With the fight over including evolution in the state science standards here in Florida now over the hump, we now need to ask ourselves: what did we win? As several news articles have pointed out, in many school districts across the state evolution was already being taught anyway. So, does have a stronger set of science standards actually mean anything?
A timely study was recently published that at least in part addresses that very question. The paper detailing the study is “The evolution battles in high-school science classes: who is teaching what?” by Kristi L Bowman. It’s an attempt to determine whether evolution is actually being taught to high school students by asking college students to describe the quantity and quality of the subject’s instruction back in their high school days. I’ll let you read through it for yourself and let others, like PZ, give their takes on the bigger picture. But what I’m focusing on is how much of a role state science standards might have played in the results.
The study used students from eight universities scattered across the country (Florida wasn’t one of them). The states these universities are in were carefully chosen based on a variety of criteria. One category was the states’ science standard’s handling of evolution. Four were considered strong and four were considered weak. Of course, other factors played a role in the results — for instance, consider why the state might have strong or weak standards — but here they are for your consideration:
Of all recent public high-school graduates in strong standards states, 93% reported evolution instruction, but only 72% reported being taught that evolution is a credible scientific theory. By comparison, 89% of recent public high school graduates in weak standards states reported evolution instruction, but only 60% reported being taught that evolution is a credible scientific theory.
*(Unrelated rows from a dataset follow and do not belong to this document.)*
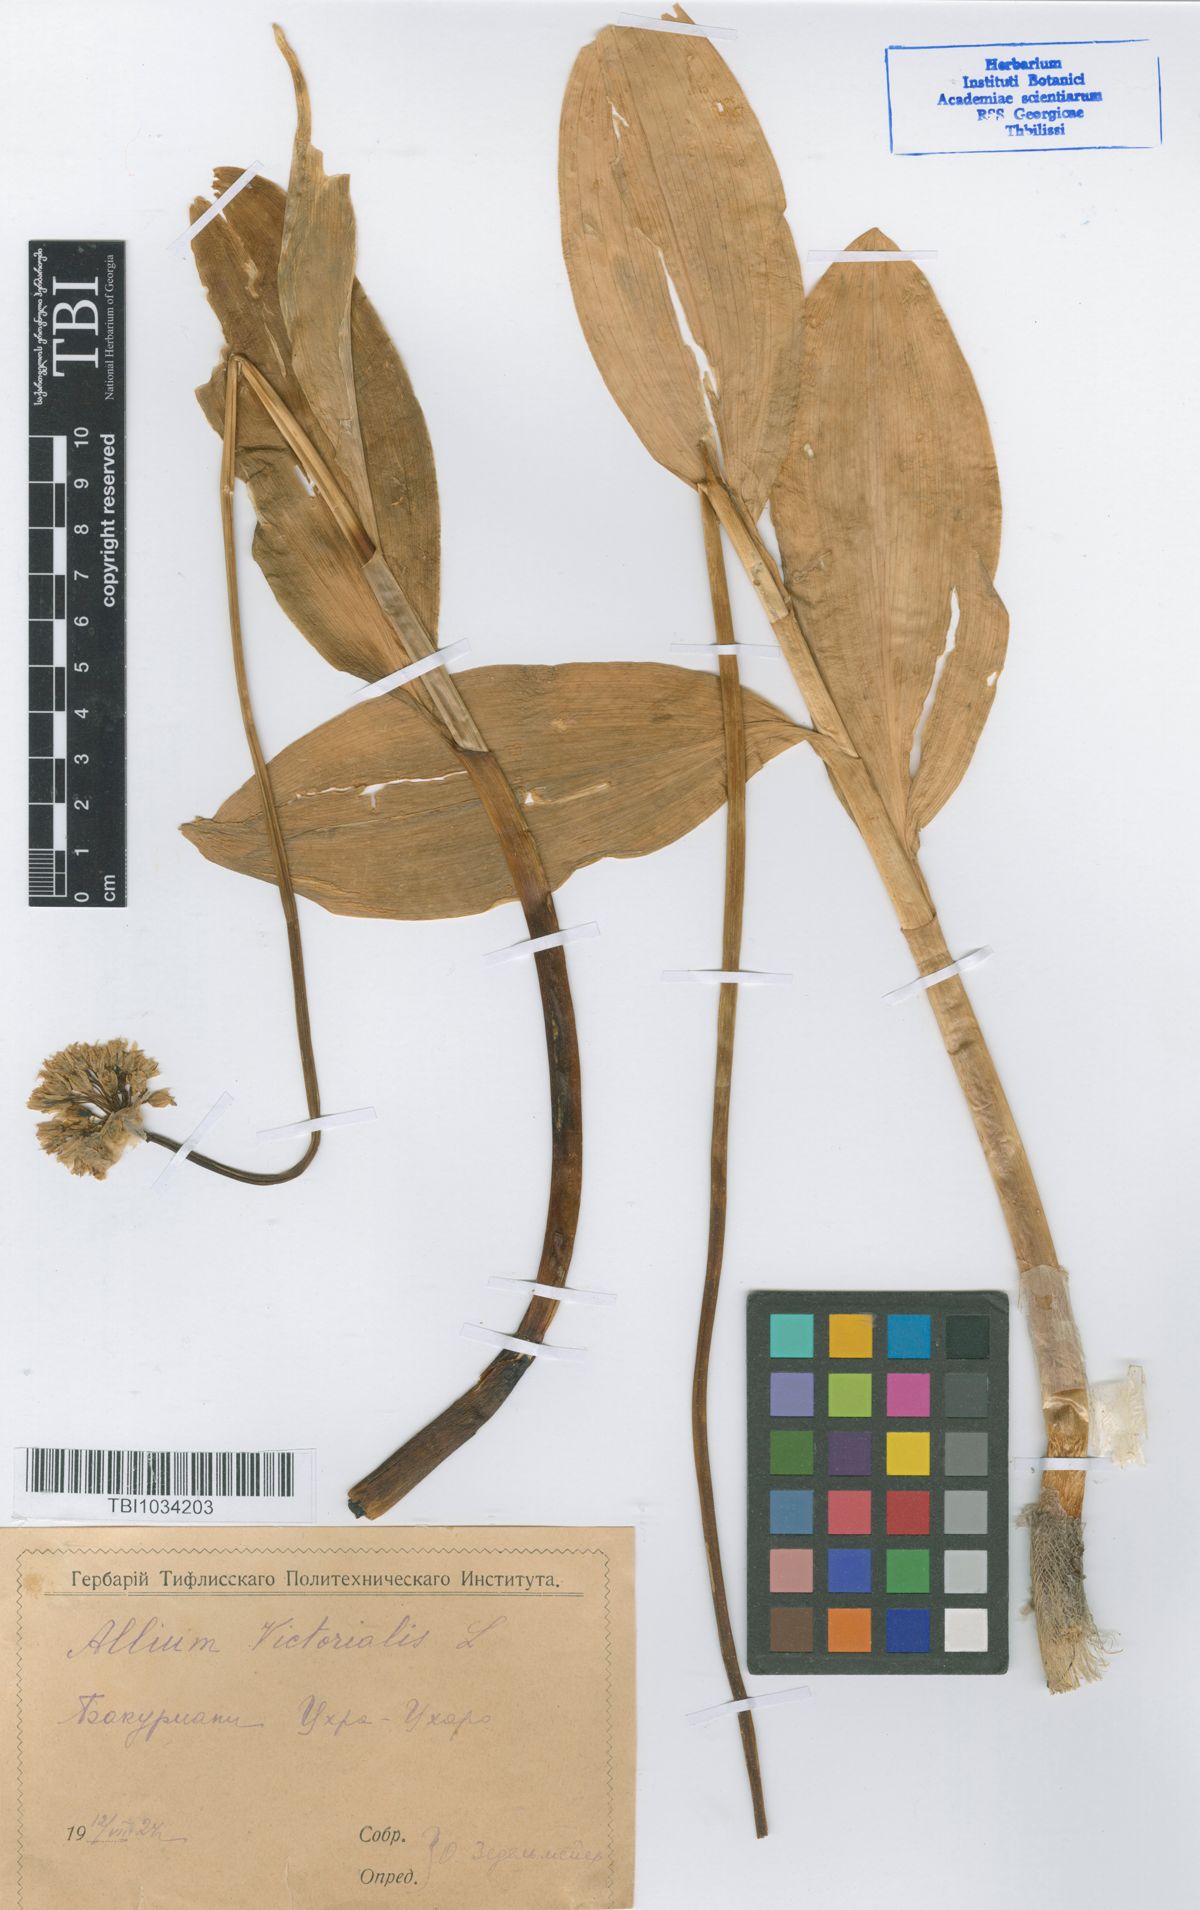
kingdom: Plantae
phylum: Tracheophyta
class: Liliopsida
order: Asparagales
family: Amaryllidaceae
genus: Allium
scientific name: Allium victorialis
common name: Alpine leek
Wow! Only 60% were taught it is a credible scientific theory! That makes me itch to know what has been going on here in the Sunshine State the past decade. The study reflected a bit deeper, though. There is always more to the story (emphasis mine):
However, when evolution is taught, it can also be presented as a concept lacking scientific credibility. Applying a logit regression analysis and holding constant states’ partisan political preference and geographic location, the estimated odds were that respondents in weak standards states are three times as likely as those in strong standards states to receive instruction that evolution is not scientifically credible (P = 0.01). The frequency-based statistics account for much of this disparity, with 4% of strong states’ respondents reporting that evolution was taught, but presented as a concept lacking scientific credibility, compared to 9% in weak states.
Here’s the message I take away from that: We should be proud of what we did here in Florida! We definitely jumped from a set of weak standards to very strong ones. That increases the chances that our students will be exposed to sound science in the correct context.
Now, ummmmm, could someone tell me what “logit regression analysis” means?